The world is collapsing, inflation is eating your lunch, and you still voluntarily post your trades online?
Who loves to “show everyone how I made 300% on SOL, and then how it left without me.” People who display their screenshots from Binance as trophies on a hunt. Proudly! Boldly! And… absolutely recklessly.
Because sharing your trades online is like:
Giving strangers your card number and saying: “Well, try to guess the PIN.”
Leaving a note on your apartment door: “I store 3 BTC here, do not enter!”
And all of this is happening against the backdrop of a financial war, where every second person is an “analyst,” and every third is a scammer on Telegram.
Who catches on to your trades? Everyone.
When you post:
“Here’s my long on $SOL, 5x leverage, entering from the level!”
This is read by:
Hackers in the basement.
Scammers from Instagram pretending to be girls from Dubai.
And even your ex, who now knows that you’ve made it.
And now seriously. Why does anyone need this?
Because your trades are information. And information is power.
You yourself are giving a clue about yourself:
Where you trade.
What amounts.
When you enter and exit.
If you seriously think that no one will try to use this against you, welcome to reality. Here, like in chess: one wrong move, and you are not a trader, but a Binance support client trying to regain access to your account.
“But I’m just sharing with friends!”
Of course. And friends share with friends. And here’s your trade — already in the “CryptoBillionaires_Signals_Free” chat, where some Turkish schoolboy is selling it for 5 USDT subscription.
Trading is not a show. It’s guerrilla warfare.
You must be like crypto-Batman. No one knows where you are, what you bought, and at what moment you jumped into DOGE at the bottom.

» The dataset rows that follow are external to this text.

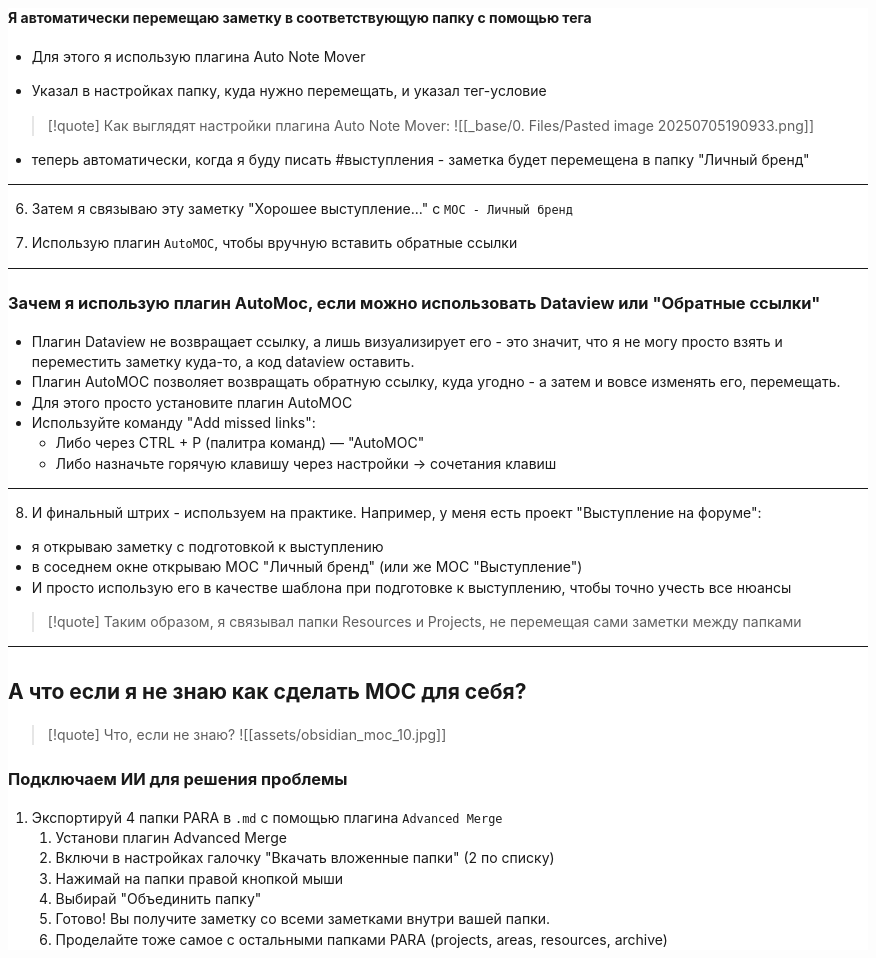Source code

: #### Я **автоматически** перемещаю заметку в соответствующую папку с помощью тега

- Для этого я использую плагина Auto Note Mover

- Указал в настройках папку, куда нужно перемещать, и указал тег-условие

>[!quote] Как выглядят настройки плагина Auto Note Mover:
>![[_base/0. Files/Pasted image 20250705190933.png]]

- теперь автоматически, когда я буду писать #выступления - заметка будет перемещена в папку "Личный бренд"
---

6. Затем я связываю эту заметку "Хорошее выступление..." с `MOC - Личный бренд`

7. Использую плагин `AutoMOC`, чтобы вручную вставить обратные ссылки
---
### Зачем я использую плагин AutoMoc, если можно использовать Dataview или "Обратные ссылки"

- Плагин Dataview не возвращает ссылку, а лишь визуализирует его - это значит, что я не могу просто взять и переместить заметку куда-то, а код dataview оставить.
- Плагин AutoMOC позволяет возвращать обратную ссылку, куда угодно - а затем и вовсе изменять его, перемещать.
- Для этого просто установите плагин AutoMOC
- Используйте команду "Add missed links":
	- Либо через CTRL + P (палитра команд) — "AutoMOC"
	- Либо назначьте горячую клавишу через настройки -> сочетания клавиш

---

8. И финальный штрих - используем на практике. 
Например, у меня есть проект "Выступление на форуме":
- я открываю заметку с подготовкой к выступлению
- в соседнем окне открываю MOC "Личный бренд" (или же MOC "Выступление")
- И просто использую его в качестве шаблона при подготовке к выступлению, чтобы точно учесть все нюансы

>[!quote] Таким образом, я связывал папки Resources и Projects, не перемещая сами заметки между папками

---

## А что если я не знаю как сделать MOC для себя?

>[!quote] Что, если не знаю?
>![[assets/obsidian_moc_10.jpg]]



### Подключаем ИИ для решения проблемы

1. Экспортируй 4 папки PARA в `.md` с помощью плагина `Advanced Merge`
	1. Установи плагин Advanced Merge
	2. Включи в настройках галочку "Вкачать вложенные папки" (2 по списку)
	3. Нажимай на папки правой кнопкой мыши
	4. Выбирай "Объединить папку"
	5. Готово! Вы получите заметку со всеми заметками внутри вашей папки.
	6. Проделайте тоже самое с остальными папками PARA (projects, areas, resources, archive)
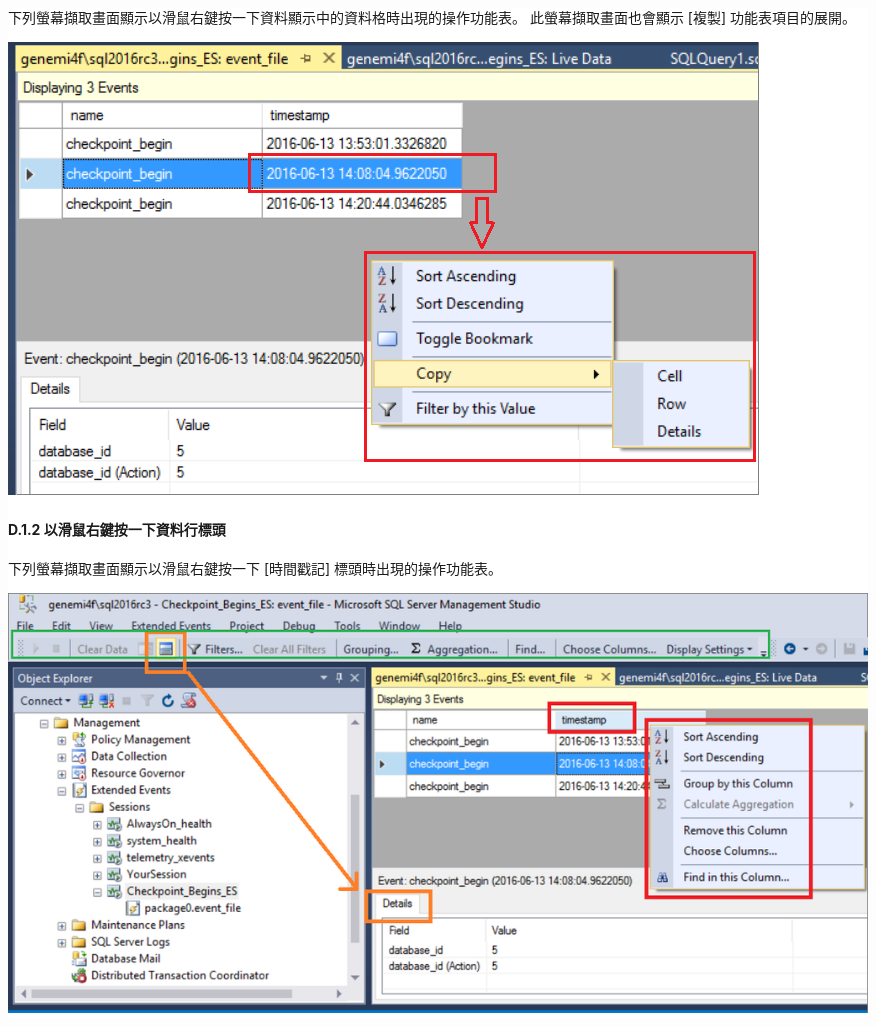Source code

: 
下列螢幕擷取畫面顯示以滑鼠右鍵按一下資料顯示中的資料格時出現的操作功能表。 此螢幕擷取畫面也會顯示 [複製]  功能表項目的展開。


![以滑鼠右鍵按一下資料顯示中的資料格](../../relational-databases/extended-events/media/xevents-ssms-ui25-rightclickcell.png)



#### <a name="d12-right-click-a-column-header"></a>D.1.2 以滑鼠右鍵按一下資料行標頭


下列螢幕擷取畫面顯示以滑鼠右鍵按一下 [時間戳記]  標頭時出現的操作功能表。


![以滑鼠右鍵按一下資料顯示中的資料行標頭， 以及詳細資料方格。](../../relational-databases/extended-events/media/xevents-ssms-ui40-toolbar.png)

Only you, the chart, and the sacred feeling: “no one knows what I'm doing, and that's my strength.”
And now let's imagine the worst-case scenario:
You post:
“Took $XRP at 2.55, target $2.70, stop — 2.51”
And the next morning:
$XRP makes -12%,
your “subscribers” start writing: “where's the profit?”
you are no longer a trader, but an explanatory reflex on Telegram.
And lastly:
If you want to share something, share knowledge. Share experience. Share memes, after all. But don’t share your account, because:
Those who trade quietly live longer.